### Selected excerpt
By definition, the transformation of the (latent) response data by eigenvectors is sufficient for the covariance parameters. Furthermore, any correlation between the DIF in difficulty and discrimination will not bias the estimation results. The second eigenvector decomposition is an orthogonal transformation with respect to the other covariance parameter thereby properly avoiding the influence of any correlation between the two covariance parameters.

4.1.1 Eigenvector transformations

This procedure starts with the computation of the eigenvectors with non-zero eigenvalues for the two rank one components in the covariance matrix. The following definitions follow directly from theory of a rank-1 matrix. Let $\mathbf {v}_{a_{jk}}=\boldsymbol {\theta }_j/\|\boldsymbol {\theta }_j \|$ be the eigenvector which diagonalize the covariance matrix component $\sigma _{a_k}\boldsymbol {\theta }_j\boldsymbol {\theta }^t_j$ with eigenvalue $\sigma _{a_k}\boldsymbol {\theta }^t_j\boldsymbol {\theta }_j$ , where $\|\boldsymbol {\theta }_j \|$ represents the Frobenius norm of $\boldsymbol {\theta }_j$ . The eigenvector $\mathbf {v}_{b_{jk}}=\mathbf {1}_{n_j}/\|\mathbf {1}_{n_j} \|$ diagonalizes the covariance matrix component $\sigma _{b_k}\mathbf {J}_{n_j}$ with eigenvalue $\sigma _{b_k}n_j$ . The eigenvectors are stored in matrix $\mathbf {v}_{jk}=(\mathbf {v}_{a_{jk}},\mathbf {v}_{b_{jk}})$ . Then, $\tilde {\mathbf {z}}_{jk} = \mathbf {v}^t_{jk}(\mathbf {z}_{jk}-\boldsymbol {\mu }_{jk})$ has a bivariate normal distribution with mean zero and covariance matrix $\mathbf {v}^t_{jk}\boldsymbol {\Sigma }_{jk} \mathbf {v}_{jk}$ .

### Stated problem 1
In the excerpt on eigenvector transformations, why does any correlation between the DIF in difficulty and discrimination not bias the estimation results?

### Given records
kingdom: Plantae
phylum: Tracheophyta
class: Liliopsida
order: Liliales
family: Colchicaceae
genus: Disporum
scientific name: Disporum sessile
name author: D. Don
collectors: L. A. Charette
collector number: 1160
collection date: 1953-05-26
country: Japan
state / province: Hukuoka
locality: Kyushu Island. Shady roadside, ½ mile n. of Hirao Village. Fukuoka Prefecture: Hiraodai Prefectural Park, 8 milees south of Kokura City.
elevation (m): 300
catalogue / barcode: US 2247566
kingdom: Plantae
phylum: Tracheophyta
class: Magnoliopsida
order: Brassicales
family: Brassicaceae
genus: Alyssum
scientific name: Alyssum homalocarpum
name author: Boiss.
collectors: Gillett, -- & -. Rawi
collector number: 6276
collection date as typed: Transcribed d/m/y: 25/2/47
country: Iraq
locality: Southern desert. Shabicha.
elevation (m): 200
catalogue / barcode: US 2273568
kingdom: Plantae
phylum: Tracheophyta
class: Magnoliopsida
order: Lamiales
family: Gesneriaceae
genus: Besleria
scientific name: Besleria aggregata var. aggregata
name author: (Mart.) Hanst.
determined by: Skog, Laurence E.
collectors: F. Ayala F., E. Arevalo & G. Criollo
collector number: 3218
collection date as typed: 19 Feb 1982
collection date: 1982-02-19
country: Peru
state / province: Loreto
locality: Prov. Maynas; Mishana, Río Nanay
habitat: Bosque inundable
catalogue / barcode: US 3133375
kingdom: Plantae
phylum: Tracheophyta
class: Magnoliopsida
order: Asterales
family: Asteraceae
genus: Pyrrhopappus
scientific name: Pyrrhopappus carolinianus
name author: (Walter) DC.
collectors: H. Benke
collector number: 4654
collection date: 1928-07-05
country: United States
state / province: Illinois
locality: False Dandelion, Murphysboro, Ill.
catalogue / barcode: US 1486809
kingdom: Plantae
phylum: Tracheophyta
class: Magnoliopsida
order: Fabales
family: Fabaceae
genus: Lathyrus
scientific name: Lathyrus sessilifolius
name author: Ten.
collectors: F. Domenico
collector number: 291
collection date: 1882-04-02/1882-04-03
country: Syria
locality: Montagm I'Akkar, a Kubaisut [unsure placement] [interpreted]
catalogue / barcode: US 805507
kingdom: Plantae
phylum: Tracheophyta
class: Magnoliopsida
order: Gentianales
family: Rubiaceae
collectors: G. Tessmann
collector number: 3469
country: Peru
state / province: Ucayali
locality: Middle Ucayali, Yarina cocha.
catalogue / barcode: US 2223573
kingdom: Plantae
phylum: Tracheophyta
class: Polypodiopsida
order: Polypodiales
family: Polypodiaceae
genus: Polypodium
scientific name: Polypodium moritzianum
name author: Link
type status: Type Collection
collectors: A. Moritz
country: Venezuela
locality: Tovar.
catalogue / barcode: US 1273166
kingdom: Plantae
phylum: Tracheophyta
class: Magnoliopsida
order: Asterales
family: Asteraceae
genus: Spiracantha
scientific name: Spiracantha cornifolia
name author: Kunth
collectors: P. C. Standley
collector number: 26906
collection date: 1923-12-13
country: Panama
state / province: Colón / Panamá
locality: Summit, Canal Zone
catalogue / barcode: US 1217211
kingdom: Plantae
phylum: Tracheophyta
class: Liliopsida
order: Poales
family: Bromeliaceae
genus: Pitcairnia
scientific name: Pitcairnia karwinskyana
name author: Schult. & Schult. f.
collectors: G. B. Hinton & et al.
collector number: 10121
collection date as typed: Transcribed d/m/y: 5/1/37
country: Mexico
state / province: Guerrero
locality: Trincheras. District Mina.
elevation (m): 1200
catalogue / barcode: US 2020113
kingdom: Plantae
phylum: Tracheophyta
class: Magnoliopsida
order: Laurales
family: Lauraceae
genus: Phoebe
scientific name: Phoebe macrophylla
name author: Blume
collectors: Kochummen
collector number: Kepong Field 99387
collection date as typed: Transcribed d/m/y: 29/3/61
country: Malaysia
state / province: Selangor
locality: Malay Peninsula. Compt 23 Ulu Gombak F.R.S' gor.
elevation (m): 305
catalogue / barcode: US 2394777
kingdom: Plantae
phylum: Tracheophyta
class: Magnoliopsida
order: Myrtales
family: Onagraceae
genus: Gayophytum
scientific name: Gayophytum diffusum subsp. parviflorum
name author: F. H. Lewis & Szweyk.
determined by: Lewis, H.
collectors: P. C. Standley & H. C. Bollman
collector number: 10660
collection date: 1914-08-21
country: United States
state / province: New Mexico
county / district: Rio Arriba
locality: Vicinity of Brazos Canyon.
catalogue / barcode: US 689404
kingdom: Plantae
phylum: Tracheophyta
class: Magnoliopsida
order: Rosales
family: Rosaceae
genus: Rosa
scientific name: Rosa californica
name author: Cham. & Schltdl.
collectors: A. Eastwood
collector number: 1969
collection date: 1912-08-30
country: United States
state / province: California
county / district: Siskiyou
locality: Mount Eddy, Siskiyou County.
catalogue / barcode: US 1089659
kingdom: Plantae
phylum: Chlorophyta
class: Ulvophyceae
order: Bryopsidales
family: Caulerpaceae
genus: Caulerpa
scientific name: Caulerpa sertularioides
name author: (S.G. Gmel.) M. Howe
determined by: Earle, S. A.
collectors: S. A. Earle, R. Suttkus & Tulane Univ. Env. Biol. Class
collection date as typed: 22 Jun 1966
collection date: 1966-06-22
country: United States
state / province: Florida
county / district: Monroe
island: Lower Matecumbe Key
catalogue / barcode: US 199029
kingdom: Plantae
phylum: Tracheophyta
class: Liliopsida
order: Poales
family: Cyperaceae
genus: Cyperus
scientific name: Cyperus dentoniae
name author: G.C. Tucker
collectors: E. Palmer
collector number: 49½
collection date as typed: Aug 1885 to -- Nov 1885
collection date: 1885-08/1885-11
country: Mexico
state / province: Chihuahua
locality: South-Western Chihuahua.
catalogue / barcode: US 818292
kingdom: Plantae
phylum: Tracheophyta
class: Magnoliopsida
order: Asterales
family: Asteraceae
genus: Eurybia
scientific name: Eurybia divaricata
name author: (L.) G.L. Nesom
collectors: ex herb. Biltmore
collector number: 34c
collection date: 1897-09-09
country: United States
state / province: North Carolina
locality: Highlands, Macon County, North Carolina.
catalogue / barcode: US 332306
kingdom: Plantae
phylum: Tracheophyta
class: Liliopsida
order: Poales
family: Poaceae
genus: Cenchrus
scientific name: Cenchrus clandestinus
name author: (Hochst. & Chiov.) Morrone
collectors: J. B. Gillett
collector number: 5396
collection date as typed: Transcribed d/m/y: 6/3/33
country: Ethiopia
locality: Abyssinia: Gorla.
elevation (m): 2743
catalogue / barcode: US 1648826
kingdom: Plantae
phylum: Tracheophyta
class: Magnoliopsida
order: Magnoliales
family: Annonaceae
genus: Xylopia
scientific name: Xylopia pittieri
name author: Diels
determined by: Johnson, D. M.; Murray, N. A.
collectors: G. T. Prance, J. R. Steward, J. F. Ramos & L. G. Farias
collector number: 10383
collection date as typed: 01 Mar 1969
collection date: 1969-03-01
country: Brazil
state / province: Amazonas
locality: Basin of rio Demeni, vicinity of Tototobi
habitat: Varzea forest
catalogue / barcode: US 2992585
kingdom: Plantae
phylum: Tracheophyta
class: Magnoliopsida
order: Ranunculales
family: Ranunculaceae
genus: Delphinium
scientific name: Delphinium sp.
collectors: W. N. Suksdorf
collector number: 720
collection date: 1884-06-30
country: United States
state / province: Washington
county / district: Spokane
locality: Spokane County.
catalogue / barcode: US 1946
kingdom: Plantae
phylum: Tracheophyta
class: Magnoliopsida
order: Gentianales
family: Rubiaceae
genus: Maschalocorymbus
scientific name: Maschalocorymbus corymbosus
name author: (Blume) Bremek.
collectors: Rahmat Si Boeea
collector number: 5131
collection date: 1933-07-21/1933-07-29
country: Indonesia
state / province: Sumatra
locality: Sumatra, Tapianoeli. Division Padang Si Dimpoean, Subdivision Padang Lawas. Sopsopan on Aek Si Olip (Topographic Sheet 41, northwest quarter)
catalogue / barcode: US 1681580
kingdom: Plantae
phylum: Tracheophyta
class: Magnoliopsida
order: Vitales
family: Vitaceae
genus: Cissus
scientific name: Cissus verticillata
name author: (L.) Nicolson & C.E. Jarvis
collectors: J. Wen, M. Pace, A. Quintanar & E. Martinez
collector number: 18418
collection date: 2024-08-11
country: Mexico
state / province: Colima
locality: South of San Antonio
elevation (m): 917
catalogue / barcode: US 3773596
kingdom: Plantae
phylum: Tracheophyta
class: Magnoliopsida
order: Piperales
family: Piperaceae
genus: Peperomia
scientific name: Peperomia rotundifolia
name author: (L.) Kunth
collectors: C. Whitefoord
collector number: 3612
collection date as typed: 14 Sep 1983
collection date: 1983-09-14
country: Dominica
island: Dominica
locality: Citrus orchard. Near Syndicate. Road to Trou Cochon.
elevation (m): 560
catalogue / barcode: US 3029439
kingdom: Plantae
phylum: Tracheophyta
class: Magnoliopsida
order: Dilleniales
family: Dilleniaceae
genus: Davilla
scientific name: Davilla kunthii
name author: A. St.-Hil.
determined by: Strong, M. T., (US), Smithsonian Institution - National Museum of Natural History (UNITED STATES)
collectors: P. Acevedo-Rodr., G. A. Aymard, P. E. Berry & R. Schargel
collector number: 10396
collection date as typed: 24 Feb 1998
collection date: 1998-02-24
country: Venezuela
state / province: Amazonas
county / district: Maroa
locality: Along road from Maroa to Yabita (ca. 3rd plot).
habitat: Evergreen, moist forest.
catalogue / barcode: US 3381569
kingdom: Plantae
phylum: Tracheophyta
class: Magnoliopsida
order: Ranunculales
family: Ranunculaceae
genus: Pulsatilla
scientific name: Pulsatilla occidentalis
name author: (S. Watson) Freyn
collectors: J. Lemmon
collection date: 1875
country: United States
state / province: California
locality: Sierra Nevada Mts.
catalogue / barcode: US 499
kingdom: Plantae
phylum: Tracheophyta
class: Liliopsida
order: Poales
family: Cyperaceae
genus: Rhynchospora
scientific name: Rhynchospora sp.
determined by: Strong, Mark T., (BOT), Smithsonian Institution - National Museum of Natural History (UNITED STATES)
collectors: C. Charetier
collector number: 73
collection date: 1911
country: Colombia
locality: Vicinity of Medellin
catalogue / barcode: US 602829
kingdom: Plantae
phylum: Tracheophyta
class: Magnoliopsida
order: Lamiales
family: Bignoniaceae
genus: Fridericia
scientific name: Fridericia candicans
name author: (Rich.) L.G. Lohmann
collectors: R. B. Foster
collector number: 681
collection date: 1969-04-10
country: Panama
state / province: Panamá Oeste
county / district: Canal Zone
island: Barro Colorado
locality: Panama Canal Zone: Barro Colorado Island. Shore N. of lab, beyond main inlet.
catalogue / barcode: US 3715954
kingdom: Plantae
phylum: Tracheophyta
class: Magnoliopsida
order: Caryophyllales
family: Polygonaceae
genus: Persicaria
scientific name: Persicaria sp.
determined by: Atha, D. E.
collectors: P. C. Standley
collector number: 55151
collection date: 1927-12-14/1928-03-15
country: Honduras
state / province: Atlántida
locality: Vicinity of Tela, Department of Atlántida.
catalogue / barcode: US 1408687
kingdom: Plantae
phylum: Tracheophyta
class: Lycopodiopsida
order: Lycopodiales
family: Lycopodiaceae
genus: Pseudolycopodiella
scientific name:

### Stated problem 2
Render the records starting at the line containing "catalogue / barcode: US 3381569" and ending at the line containing "scientific name: Rhynchospora sp." as a two-column CSV with columns "field" and "value", one row per line. Put each field name and each value in its own quoted field, with any line breaks turned into spaces.

### Written reply 1
The second eigenvector decomposition is an orthogonal transformation with respect to the other covariance parameter. This avoids the influence of any correlation between the two covariance parameters.

### Written reply 2
field,value
"catalogue / barcode:","US 3381569"
"kingdom:","Plantae"
"phylum:","Tracheophyta"
"class:","Magnoliopsida"
"order:","Ranunculales"
"family:","Ranunculaceae"
"genus:","Pulsatilla"
"scientific name:","Pulsatilla occidentalis"
"name author:","(S. Watson) Freyn"
"collectors:","J. Lemmon"
"collection date:","1875"
"country:","United States"
"state / province:","California"
"locality:","Sierra Nevada Mts."
"catalogue / barcode:","US 499"
"kingdom:","Plantae"
"phylum:","Tracheophyta"
"class:","Liliopsida"
"order:","Poales"
"family:","Cyperaceae"
"genus:","Rhynchospora"
"scientific name:","Rhynchospora sp."